- [Page excerpt]
________________________________________

Due to this, it’s a long and time-consuming process. This is especially true for SaaS procurement as 30% of companies spend close to two months procuring them. 

In this article, we will explore the following:

  • Importance of the purchasing process
  • Steps to improve the purchasing process
  • Challenges in the purchasing process.

What is purchasing process ?

Purchasing process optimization involves streamlining and improving procurement stages to enhance efficiency, reduce costs, and achieve better results. It focuses on automating tasks, refining workflows, and aligning purchasing strategies with business goals. This ensures faster, more cost-effective procurement processes.

Are the purchasing process and procurement process the same?

Many companies use “purchasing” and “procurement” interchangeably, but they are not the same. Understanding the difference helps you design the right workflows, reduce costs, and improve compliance.

Key Difference: Procurement vs. Purchasing

Aspect Procurement Purchasing
Definition End-to-end process of sourcing, negotiating, contracting, and paying for goods/services Transactional act of acquiring goods/services to meet immediate needs
Scope Strategic and broad Narrow and operational
Focus Supplier relationships, compliance, cost optimization Placing orders and processing payments
Time Horizon Long-term Short-term
Typical Tools Procure-to-Pay (P2P) platforms Purchase order & invoice systems

When to Use Procurement vs. Purchasing

  • Procurement is ideal when you have to exercise strategic vendor relationships, negotiate price and spend optimization throughout the business. Example: screening SaaS vendors for long-term contracts.

________________________________________

- [Supplied material]
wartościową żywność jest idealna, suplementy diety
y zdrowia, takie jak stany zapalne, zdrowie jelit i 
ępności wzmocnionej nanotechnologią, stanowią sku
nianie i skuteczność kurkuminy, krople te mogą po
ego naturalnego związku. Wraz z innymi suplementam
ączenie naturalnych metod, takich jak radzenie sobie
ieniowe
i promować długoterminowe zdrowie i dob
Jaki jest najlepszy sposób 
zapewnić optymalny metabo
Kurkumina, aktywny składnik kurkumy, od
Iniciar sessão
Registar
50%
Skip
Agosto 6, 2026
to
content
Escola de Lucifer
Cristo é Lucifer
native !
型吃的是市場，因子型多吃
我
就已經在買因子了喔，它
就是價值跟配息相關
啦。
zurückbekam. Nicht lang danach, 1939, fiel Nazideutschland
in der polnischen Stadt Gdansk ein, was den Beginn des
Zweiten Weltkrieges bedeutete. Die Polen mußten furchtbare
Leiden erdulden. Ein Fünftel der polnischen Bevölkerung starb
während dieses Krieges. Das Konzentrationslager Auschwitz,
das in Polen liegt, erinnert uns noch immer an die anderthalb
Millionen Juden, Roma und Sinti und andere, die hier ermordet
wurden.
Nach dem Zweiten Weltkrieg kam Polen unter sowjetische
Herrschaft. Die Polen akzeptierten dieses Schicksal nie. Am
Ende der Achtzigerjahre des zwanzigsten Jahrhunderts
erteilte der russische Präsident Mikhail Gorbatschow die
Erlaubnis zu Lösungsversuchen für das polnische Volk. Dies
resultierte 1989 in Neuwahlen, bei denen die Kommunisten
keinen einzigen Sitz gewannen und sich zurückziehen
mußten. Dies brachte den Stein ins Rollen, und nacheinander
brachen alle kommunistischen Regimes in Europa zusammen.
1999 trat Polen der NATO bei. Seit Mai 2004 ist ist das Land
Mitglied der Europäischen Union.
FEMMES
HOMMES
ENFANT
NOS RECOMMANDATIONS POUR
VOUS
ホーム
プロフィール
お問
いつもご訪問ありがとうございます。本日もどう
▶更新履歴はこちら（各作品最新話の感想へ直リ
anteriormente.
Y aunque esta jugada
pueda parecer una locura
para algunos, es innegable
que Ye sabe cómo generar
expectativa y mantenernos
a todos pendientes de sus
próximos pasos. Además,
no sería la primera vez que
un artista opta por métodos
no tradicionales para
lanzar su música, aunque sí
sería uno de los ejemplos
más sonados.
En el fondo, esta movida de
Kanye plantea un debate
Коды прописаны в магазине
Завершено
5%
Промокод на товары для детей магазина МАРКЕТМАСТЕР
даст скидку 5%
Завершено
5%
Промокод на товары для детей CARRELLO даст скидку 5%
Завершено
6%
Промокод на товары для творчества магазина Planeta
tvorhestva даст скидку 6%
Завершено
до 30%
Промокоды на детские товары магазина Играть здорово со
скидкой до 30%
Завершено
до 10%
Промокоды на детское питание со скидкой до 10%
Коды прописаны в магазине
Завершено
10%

________________________________________

- [Set of tasks]
A: Could you reproduce the purchasing-process text word for word, from "In this article, we" to "the purchasing process."?
B: Can you take the purchasing-process text further, starting right after its final sentence?

- [Responses per task]
A:
In this article, we will explore the following:

  • Importance of the purchasing process
  • Steps to improve the purchasing process
  • Challenges in the purchasing process.

B:
  • Purchasing is best applied to recurring, low-value, or one-time purchases where speed matters more than negotiation. Example: the ordering of laptops or office supplies.

Procure-to-Pay (P2P) vs. Order-to-Cash (O2C)

These two processes are often confused, but they address opposite sides of a transaction.

Process Who Uses It Purpose Key Steps
Procure-to-Pay (P2P) Buyers Manage the full procurement lifecycle from requisition to vendor payment Requisition → Sourcing → Contracting → Purchase Order → Receipt → Payment
Order-to-Cash (O2C) Sellers Manage the full sales lifecycle from order receipt to revenue collection Order Entry → Fulfillment → Shipping → Invoicing → Cash Collection

Strategic vs. Non-Strategic Purchasing

Not every purchase has the same impact. Classifying them helps prioritize time and resources.

Type Example Approach
Strategic Purchasing SaaS contracts, raw materials, critical services Requires vendor evaluation, negotiation, and long-term supplier management
Non-Strategic Purchasing Office stationery, small equipment, ad-hoc services Standardized approval flows, minimal negotiation, often automated

Importance of a purchasing process

Purchasing is an ongoing activity in organizations. As business grows, the need for different products, tools, or software also increases. Therefore, it’s essential that companies set a purchasing process.

Here are a few benefits of having a streamlined purchasing process:

1. Reduced procurement risk

Deciding to purchase a new tool is a risk. Companies can be exposed to financial risks or reputational risks. 

For example, a marketing team starts using a new SaaS email automation tool. After a few months, they realize their privacy has been breached, and customers’ personal data has leaked online. 

This security risk tarnishes their reputation in the market, and customers will have a tough time trusting them again. 

The best way companies can mitigate this risk is by including a no-compromise, vendor security analysis step in their purchasing process. 

Assisted buying is another way out of this. This involves working with a set of procurement experts with immense knowledge and experience. They help with due diligence of the vendor and keep the entire workflow secure.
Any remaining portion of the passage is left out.